We consider now a real-world Waves stream example. The inputs coming from the stream (for example in Fig. 4a) are composed of RDF triples coming from each sensor. We also have a file listing the relevant elements that need to be conserved to build the query. We use this file to identify the triples that are essential for the query building, generating a WHERE clause with a subgraph including all of them (Fig. 4b). This list of elements can be built using tabular files in our use case. We can associate the label of the columns to some of the properties in our ontology (in red in the figure), and associate the values in the columns to objects (in blue). These values will represent the variables in our query, and the labels will only be triples to specify the WHERE clause. In our example, we have three triples extracted that are linked, and thus we have reduced the graph by half its original size. In this example it only represents three triples, but with the number of sensors, the different measures types, and the frequency of the measures, it can make a significant improvement. Other use cases can get different gains depending on the stream triples and the list of relevant elements.

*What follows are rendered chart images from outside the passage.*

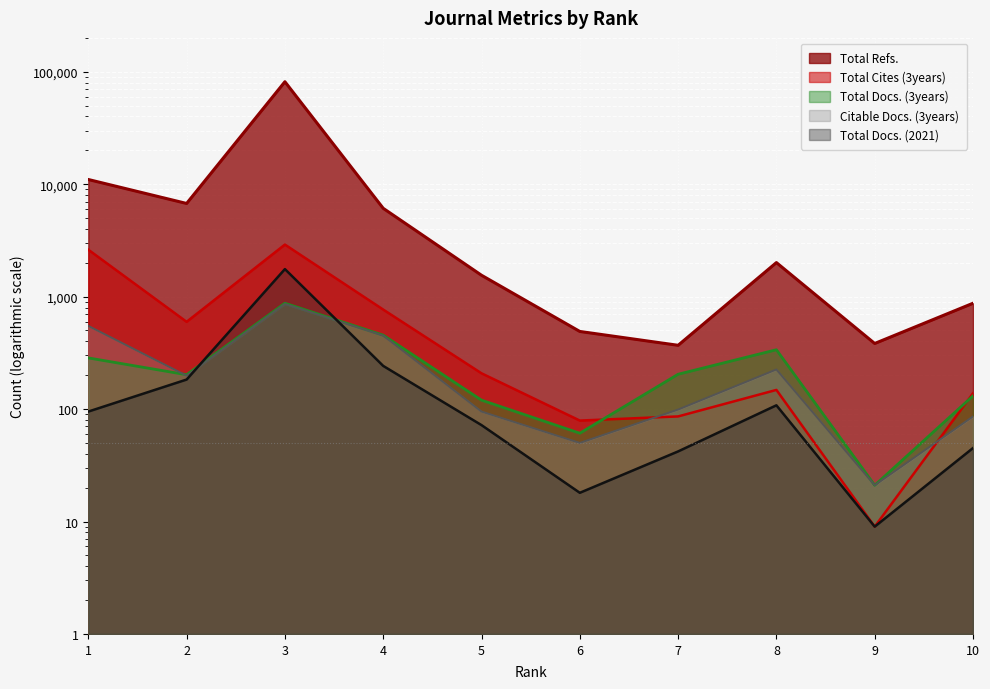

What is the value of the Total Docs. (3years) point at the 4th from the left?

454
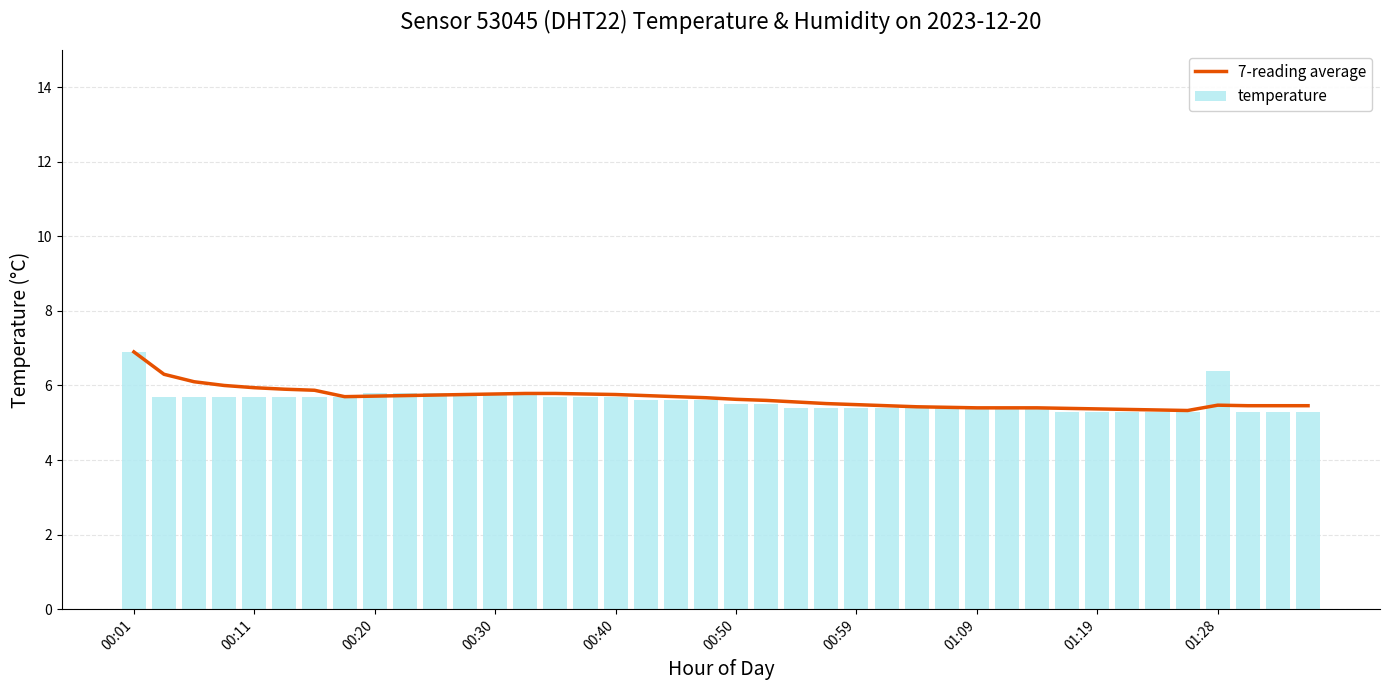

Read the temperature value at 18.

5.6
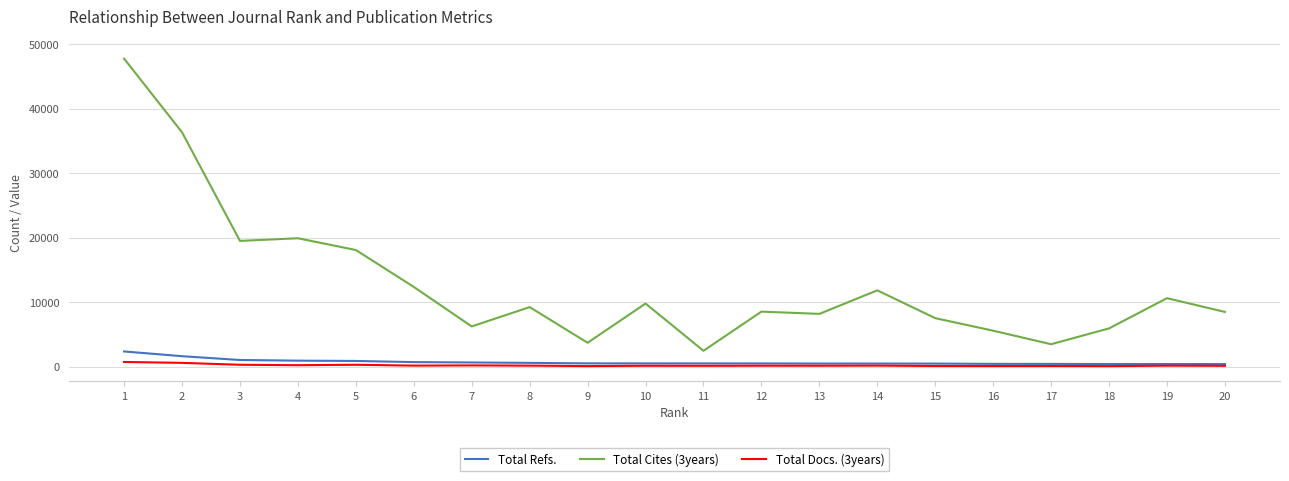

Which series changed the most between 4 and 12?

Total Cites (3years)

Table 3. Query generator performance improvement

Table 3 presents the gains for each zone with queries generated on the archives: the first column gives the percentage of removed measure types, the ‘Triples’ column provides the number of triples from the stream retained for the query processing. Finally, the last column represents the gain in size of retrieved streams from our query (e.g., in zone 1, 29% of the 1 million triples streamed were processed by our query). The validation of the generated query has been performed with the help of domain experts for our use case. We generated and executed our query using the data they gave us, and presented our results to their appreciation. The results are presented in Table 4, for different queries.

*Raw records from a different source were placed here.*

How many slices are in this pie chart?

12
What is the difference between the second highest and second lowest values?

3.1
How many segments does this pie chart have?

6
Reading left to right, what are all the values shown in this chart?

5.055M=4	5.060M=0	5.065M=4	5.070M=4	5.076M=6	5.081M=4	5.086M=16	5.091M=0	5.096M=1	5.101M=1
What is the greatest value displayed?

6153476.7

Table 4. Domain experts evaluation

The three first ones are variations of the example presented previously, adapted to different kinds of measures, and were very satisfying. The two next one were more specific queries, which is also very satisfying: one expert complained about some missing parameter, but it could be added to the result by adapting the input data to the tabular file. The last queries were the most tricky, and aimed at obtaining a very specific result using some values from a specific cell (thus needing some filtering). About half of the evaluators judged the precision satisfying, the other half evaluated it insufficient. As we mentioned, the main difficulty for our query generation system is to build aggregates using the input data, and this is our main focus for now.

7 Conclusion

In this paper, we presented RAMSSES, a scalable system enabling the detection of anomalies on real time streams using a mix of machine learning techniques and a semantic web approach. Leveraging on the statistical characteristics of historical data, the system relies on a complex set of rules to select the best algorithm that can be applied to find data singularities. The features identified as potential support for anomaly detection then need to be retrieved from data streams. The queries that are retrieving these information are automatically generated in the form of SPARQL queries since streams are modeled as RDF graphs. The answer sets of these are then processed by machine learning methods to detect anomalies in close to real time.

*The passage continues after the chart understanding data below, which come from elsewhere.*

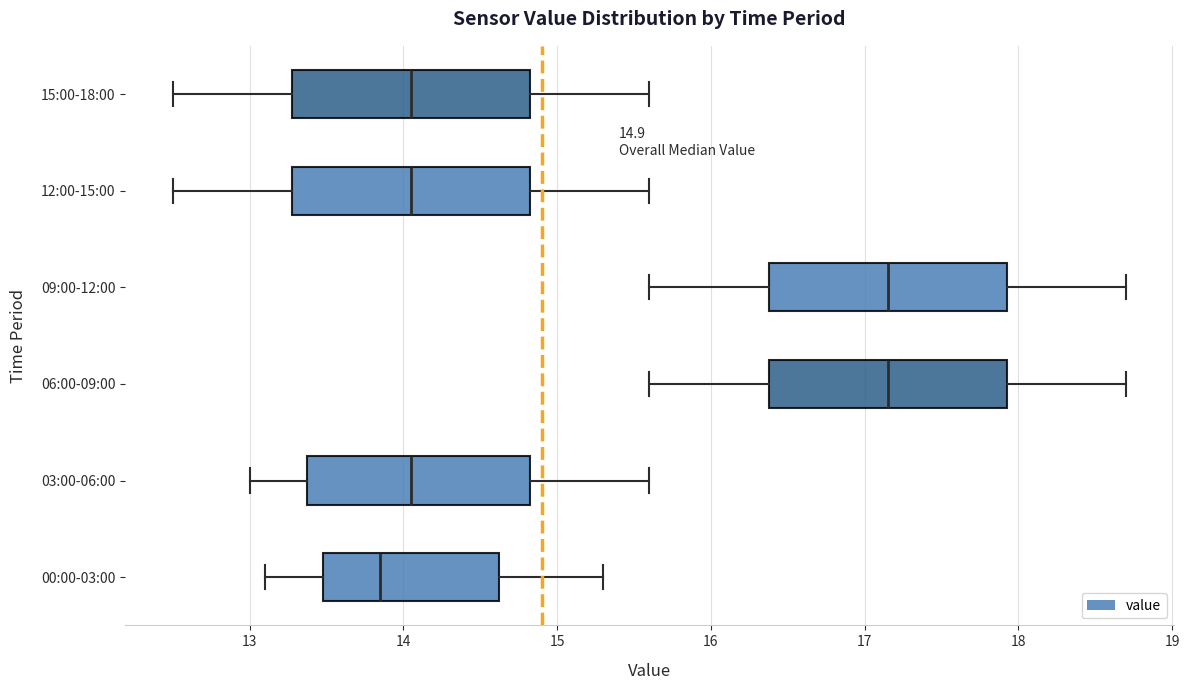

Which box's median line is the furthest to the left?

00:00-03:00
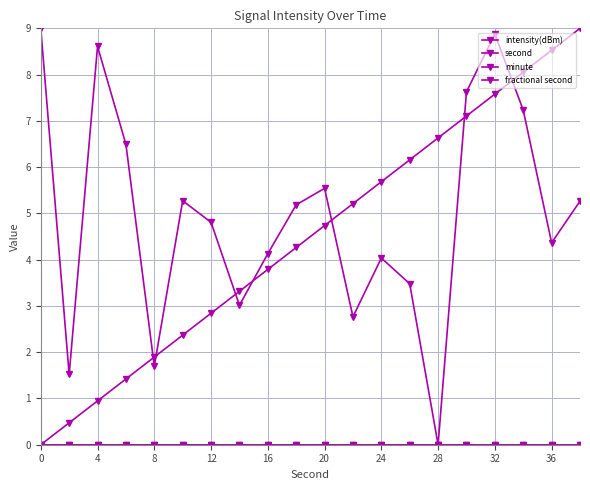

Does the chart have visible grid lines?

Yes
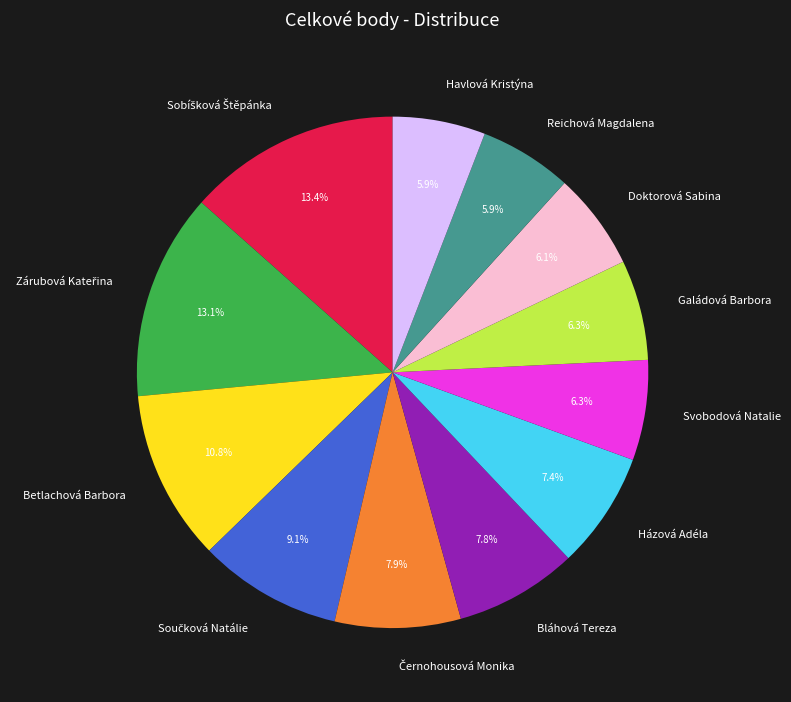

Is there any slice that represents more than half of the pie?

No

To the best of our knowledge, RAMSSES is the first system aiming to automatize the complete process of dimension reduction, feature selection, query generation and anomaly detection. A task that is generally performed manually by end-users needing some expertise in both the domain of application and machine learning. Computing on a distributed environment to handle massive data, RAMSSES proposes the algorithm that could yield the best results, therefore we also evaluated its performance and scalability both locally and on a real cluster. RAMSSES is being used in production at one of the Waves’s partner. Some of our future works concern the integration of third party libraries to support clustering algorithms that are not yet supported by Spark, support for textual data (currently, RAMSSES only deals with numerical data), tackling expressive ontologies (up to the OWLQL and OWLRL profiles) in our query generator component.